• _What this task involves_
Please set down each entry exactly, omitting any picture it holds.

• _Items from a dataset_

BEGIN

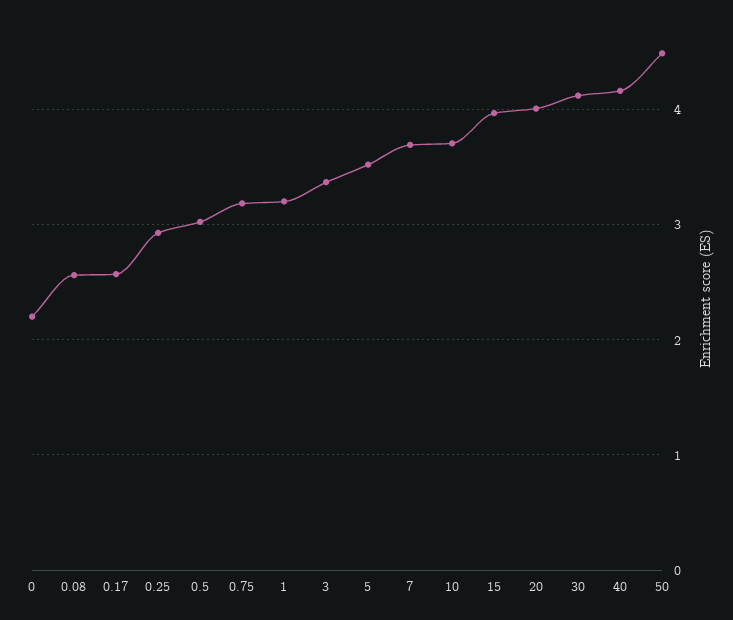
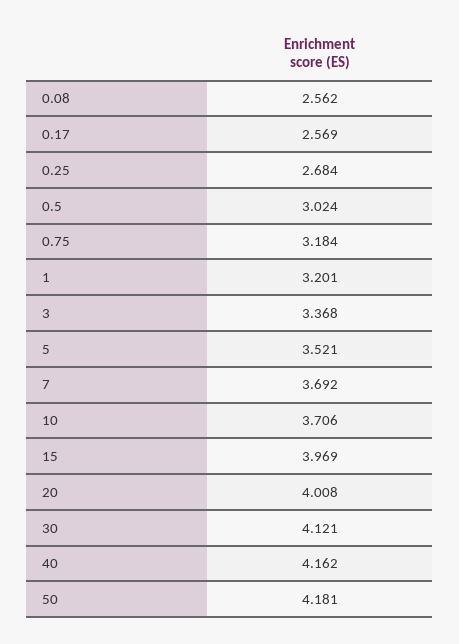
0: 2.2 -> none
0.25: 2.9 -> 2.684
50: 4.5 -> 4.181

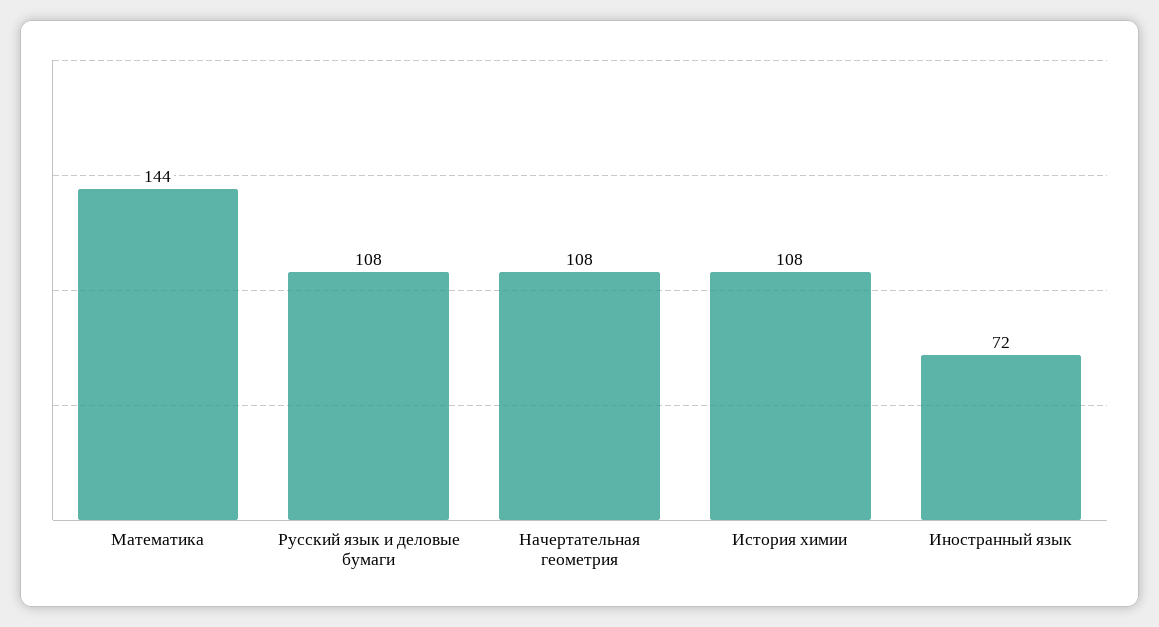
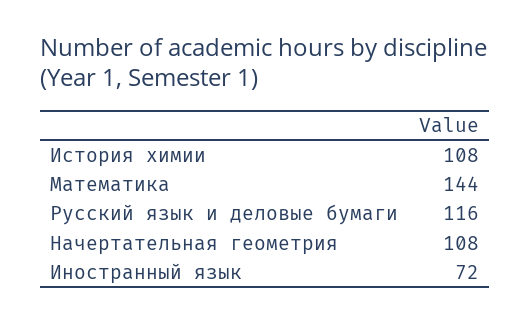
Русский язык и деловые бумаги: 108 -> 116

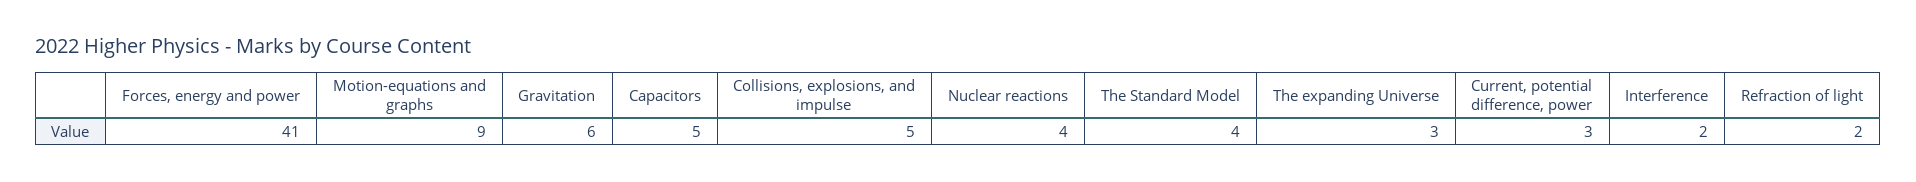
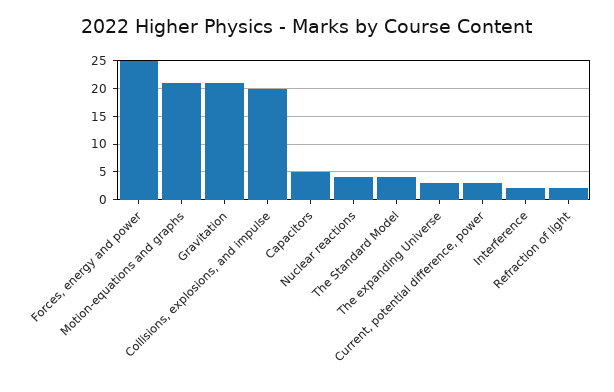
Forces, energy and power: 41 -> 25
Motion-equations and graphs: 9 -> 20
Gravitation: 6 -> 20
Collisions, explosions, and impulse: 5 -> 20

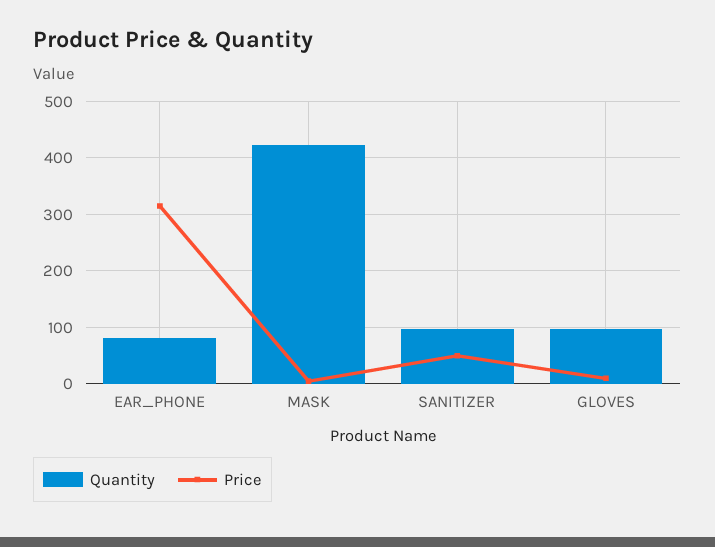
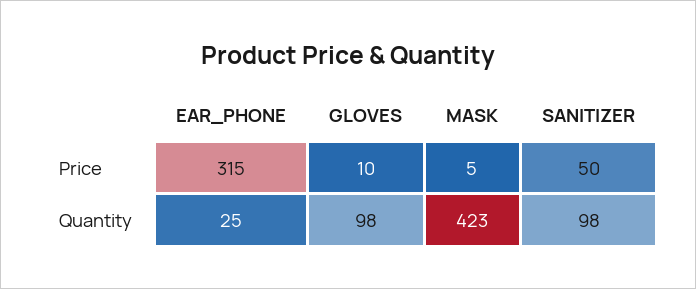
Quantity, EAR_PHONE: 80 -> 25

END

• _Answer area_
0: 2.2 -> none
0.25: 2.9 -> 2.684
50: 4.5 -> 4.181

Русский язык и деловые бумаги: 108 -> 116

Forces, energy and power: 41 -> 25
Motion-equations and graphs: 9 -> 20
Gravitation: 6 -> 20
Collisions, explosions, and impulse: 5 -> 20

Quantity, EAR_PHONE: 80 -> 25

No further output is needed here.